The National Republican Senatorial Committee (NRSC) is out with a new ad against Sen. Mary Landrieu (D-LA). For those of who grew up during the day of the 8-bit Nintendo, it may bring back some memories.
The ad, which plays off the game Duck Hunt, ran on Wednesday during the season premiere of Duck Dynasty, which is based in Louisiana. It focuses on how Landrieu “keeps firing and missing” on several issues important to the Bayou State — including ObamaCare, job creation, and taxes.
Despite implementation problems and higher insurance premiums, which are expected to rise by 28% in Louisiana, Landrieu insists that ObamaCare is “going to be better than the old system, which was that less and less people had insurance.”
That may be what Landrieu thinks, but a majority of Americans don’t feel that way. According to Fox News poll released in May, 56% want to go back to the pre-ObamaCare system. Moreover, a majority of Americans disapprove of the law and want it repealed.
Landrieu’s record on energy regulation leaves Louisiana as losers. In 2011, she voted against a resolution of disapproval on an EPA rule regarding cross-state air pollution.
If this rule, which was aimed at the coal industry, hadn’t been struck down by a federal appeals court in 2012, it would have imposed a $800 million regulatory burden on states. That would have made it the most expensive regulation ever imposed by the EPA.
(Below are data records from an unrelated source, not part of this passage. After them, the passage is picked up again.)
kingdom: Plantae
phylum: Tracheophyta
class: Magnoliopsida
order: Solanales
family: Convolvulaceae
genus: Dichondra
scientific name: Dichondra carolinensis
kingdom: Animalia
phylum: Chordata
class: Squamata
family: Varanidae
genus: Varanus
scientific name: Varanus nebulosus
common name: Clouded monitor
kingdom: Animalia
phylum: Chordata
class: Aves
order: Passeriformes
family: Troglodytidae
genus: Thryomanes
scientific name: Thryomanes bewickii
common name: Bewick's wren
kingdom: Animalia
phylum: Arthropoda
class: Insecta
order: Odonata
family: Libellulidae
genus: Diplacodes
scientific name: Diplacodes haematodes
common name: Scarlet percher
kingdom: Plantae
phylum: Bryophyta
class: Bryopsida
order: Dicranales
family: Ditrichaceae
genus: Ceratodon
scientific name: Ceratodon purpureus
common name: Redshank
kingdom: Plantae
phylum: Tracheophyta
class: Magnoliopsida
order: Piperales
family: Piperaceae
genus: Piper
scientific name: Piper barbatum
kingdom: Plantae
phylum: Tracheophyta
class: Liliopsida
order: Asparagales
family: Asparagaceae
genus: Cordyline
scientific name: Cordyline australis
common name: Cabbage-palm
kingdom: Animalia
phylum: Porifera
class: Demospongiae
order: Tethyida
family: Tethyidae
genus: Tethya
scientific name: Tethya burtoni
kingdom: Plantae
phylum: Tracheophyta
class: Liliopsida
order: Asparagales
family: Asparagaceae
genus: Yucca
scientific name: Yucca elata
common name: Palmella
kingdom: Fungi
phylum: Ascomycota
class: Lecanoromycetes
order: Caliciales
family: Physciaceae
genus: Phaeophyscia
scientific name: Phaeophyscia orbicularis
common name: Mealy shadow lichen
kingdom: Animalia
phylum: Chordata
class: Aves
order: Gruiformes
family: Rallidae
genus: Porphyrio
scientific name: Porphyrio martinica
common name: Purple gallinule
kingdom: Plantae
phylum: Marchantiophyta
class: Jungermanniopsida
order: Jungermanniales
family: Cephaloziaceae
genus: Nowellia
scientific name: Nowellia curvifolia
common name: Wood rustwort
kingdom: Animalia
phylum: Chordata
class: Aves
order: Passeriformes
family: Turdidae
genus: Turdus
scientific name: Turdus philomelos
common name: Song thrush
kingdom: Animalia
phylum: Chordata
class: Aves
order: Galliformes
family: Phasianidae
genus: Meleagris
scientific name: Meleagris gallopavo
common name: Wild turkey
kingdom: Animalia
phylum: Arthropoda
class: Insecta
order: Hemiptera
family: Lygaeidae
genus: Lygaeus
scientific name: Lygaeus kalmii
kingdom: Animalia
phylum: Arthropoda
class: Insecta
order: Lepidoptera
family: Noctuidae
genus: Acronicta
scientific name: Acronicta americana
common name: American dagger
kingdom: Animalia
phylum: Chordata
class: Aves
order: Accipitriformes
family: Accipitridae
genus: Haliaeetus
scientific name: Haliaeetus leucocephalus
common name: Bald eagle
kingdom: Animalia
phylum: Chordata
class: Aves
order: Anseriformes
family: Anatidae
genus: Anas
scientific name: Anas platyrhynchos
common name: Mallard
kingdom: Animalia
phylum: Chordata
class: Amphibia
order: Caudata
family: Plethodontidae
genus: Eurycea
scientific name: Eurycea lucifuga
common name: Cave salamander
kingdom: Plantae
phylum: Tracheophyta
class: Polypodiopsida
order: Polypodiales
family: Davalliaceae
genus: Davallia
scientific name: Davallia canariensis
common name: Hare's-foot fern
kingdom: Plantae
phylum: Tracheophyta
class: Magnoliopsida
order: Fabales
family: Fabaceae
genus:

Despite being from a state dependent on the oil industry, in 2009, Landrieu voted for Interior Secretary Ken Salazar, who would later impose a moratorium on coastal drilling, causing many oil companies to leave the United States to leave the Gulf Coast to drill elsewhere.
And only did Landrieu support Salazar, she, in fact, she fawned over him during a hearing over his confirmation.
“It truly in some ways is a dream come true for some of us to have a person of your caliber and integrity and pureness of heart to run an agency that — and department that is truly in need of extraordinary reform and a man who has in his heart the capacity and background to fight for the people whose resources these are, and for a long time, they’ve not been managed well in many ways,” Landrieu told Salazar in January 2009.
“[A]nd so it really is an extraordinary opportunity, and I want to tell you will have my vote, you will have my support,” she continued, “and I’ll do everything I can to help meet the vision, to help you with the vision that you’ve outlined, which I think is ambitious, but most certainly necessary.”
Just a couple months later, Landrieu told Salazar, “I don’t believe the president could have made a better choice if he had looked all over the world, seriously, for a person to lead this department, than you.”
As many as 12,000 Louisiana workers lost their jobs because of the off-shore drilling moratorium.